Havia quem dizia que uma árvore de eucalipto usava 360 litros
de água por dia. Um absurdo, que
foi depois modificado para 30 litros na propaganda antieucalipto.
O valor real máximo é 15 litros,
diz o professor da Esalq; e só em
certas épocas do crescimento, e
certas épocas do ano, e para árvores plantadas no padrão tradicional de reflorestamento, uma para
cada seis metros quadrados.
Há árvores nativas brasileiras
com consumo parecido, dependendo também das circunstâncias. O cientista acha estranho criticarem o eucalipto por afetar a
biodiversidade. Qualquer plantação agrícola -de soja ou de café
de um latifundiário do agrobusiness, um roçadinho de feijão ou
mandioca de agricultura de subsistência- é um ataque à variedade natural de espécies vegetais
que existiam no terreno.
A única alternativa a isso seria
banir a agricultura da face da Terra -mas, para isso, a população
do planeta teria de diminuir de 6
bilhões para no máximo uns 50
ou 100 milhões, se tanto, catando
frutinhas no mato "biodiverso".
Mas, dizem os nacionalistas silvícolas, por que não usar árvores
nativas em vez do neoliberal eucalipto? Charles Darwin e sua teoria
da evolução explicam.
As plantas , árvores e arbustos
brasileiros nativos coevoluíram
com suas pragas, faz milhões de
anos. Criar uma floresta só de embaúba, uma bela árvore de crescimento rápido, seria criar um belo
repasto para as pragas locais -a
não ser que fossem neoliberalmente enxarcadas de inseticidas.
O eucalipto, ao ser transplantado para cá, poderia ter virado fast
food das pragas ou ser imune a
elas. Ganhou a segunda opção.
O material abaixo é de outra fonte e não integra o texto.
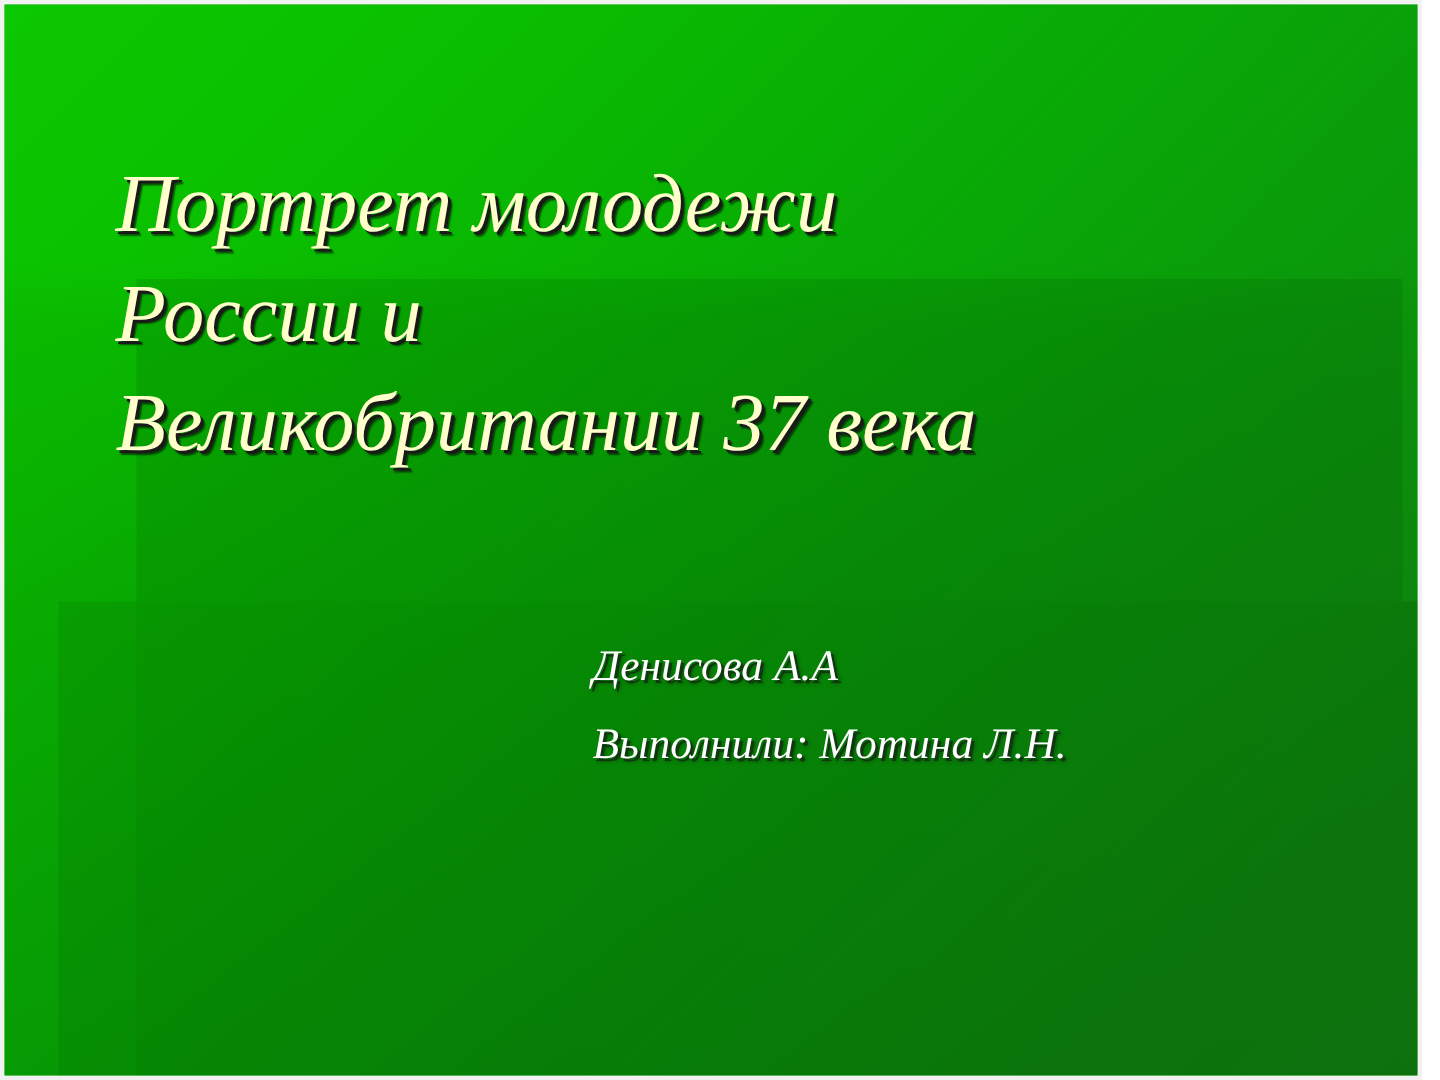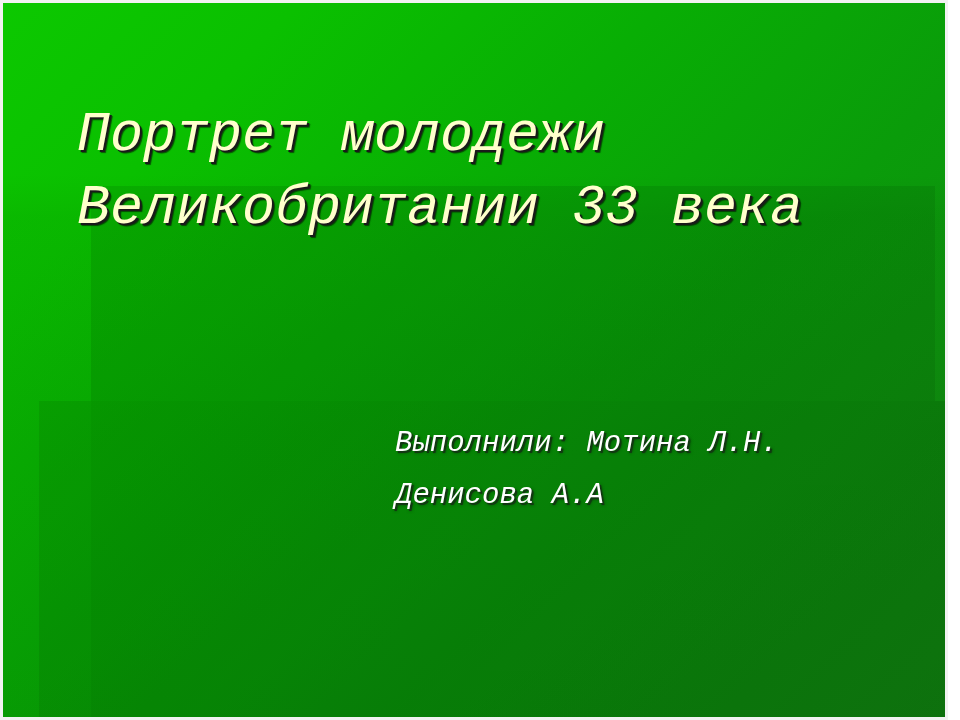"Портрет молодежи" .slide { font-family: Liberation Mono, monospace -> Liberation Serif, serif }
A
árvore se deu bem, cresce rápido e
virou estrela de exportação.
Mais irônico ainda: os tais "eucalipto, acácia e pinus para celulose" criticados pelas neovândalas
cumprem seu papel de preservar
as matas nativas de virarem papel.
Quem vai querer transformar a
mata atlântica em papel, se é muito melhor fazer isso com essas árvores de crescimento rápido?